Oltre al contributo del rappresentante del comitato, arrivato tra l’altro con grande ritardo – tanto che i punti del suo intervento erano già stati ampiamente dibattuti in precedenza -, l’altra nota negativa è arrivata dal comportamento del presidente del consiglio. Oltre alla sopracitata presa di distanze da un documento ufficiale della prefettura, nell’esercizio del suo ruolo di presidente, Nastasi ha dichiarato durante il dibattito che “la questione occupazionale interessava poco, visto che si discuteva “del futuro dei nostri figli”. Sempre Nastasi ha concluso la seduta consegnando platealmente una banconota da 50 euro, rappresentante il gettone di presenza, alla “ricerca sul cancro”; un gesto in polemica con il consigliere Magistri, che aveva accusato il presidente di aver convocato una seduta inutile: i soggetti coinvolti nel consiglio erano già stati ascoltati dalla II commissione, ragion per cui Magistri aveva parlato di delegittimazione del lavoro compiuto e di ostruzionismo per impedire ai consiglieri di esprimersi sulla questione, visto anche il rinvio decretato ieri e considerato che in uno consiglio comunale aperto non è possibile deliberare. Nastasi si è difeso adducendo motivi di trasparenza; il battibecco è però diventato una questione personale, nell'imbarazzo degli stessi spettatori.

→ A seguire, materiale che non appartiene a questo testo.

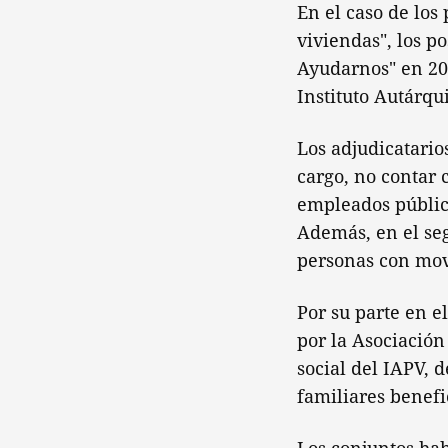
En el caso de los
viviendas", los p
Ayudarnos" en 20
Instituto Autárqu
Los adjudicatario
cargo, no contar 
empleados públic
Además, en el se
personas con mov
Por su parte en e
por la Asociació
social del IAPV, 
familiares benefi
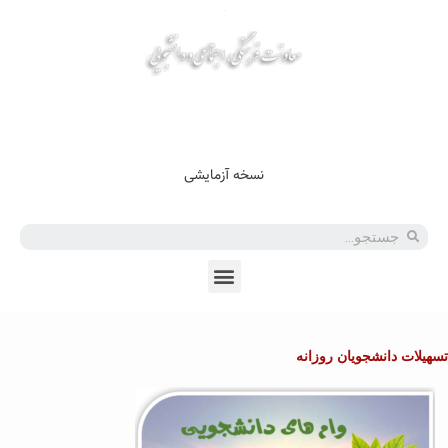
En
Ar
Fr
نسخه آزمایشی
تسهیلات دانشجویان روزانه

Conclusioni A sintetizzare efficacemente le posizioni ambientaliste è stato il consigliere Antonio Foti, che nel suo intervento ha posto l’accento sui richiami normativi e comunitari che prevedono il superamento della termovalorizzazione entro il 2020, quando il progetto di riconversione Edipower verrà portato a termine nel 2019; Foti ha poi chiesto di potersi esprimere a breve, insieme a tutti gli altri consiglieri comunali, su una questione decisiva per il futuro del territorio, evidenziando però che la responsabilità del voto deve essere soggettiva, e non politica. I rappresentanti di A2A, dal canto loro, hanno risposto a quasi tutte le domande poste, anche se non sempre in maniera esaustiva; i tempi e il livello del dibattito, che non poteva essere puramente tecnico, lo imponevano, ma l’azienda ha anche depositato lo studio sull’impatto ambientale che verrà adesso sottoposto alle autorizzazioni del caso, e che richiederà tempo per un’analisi approfondita.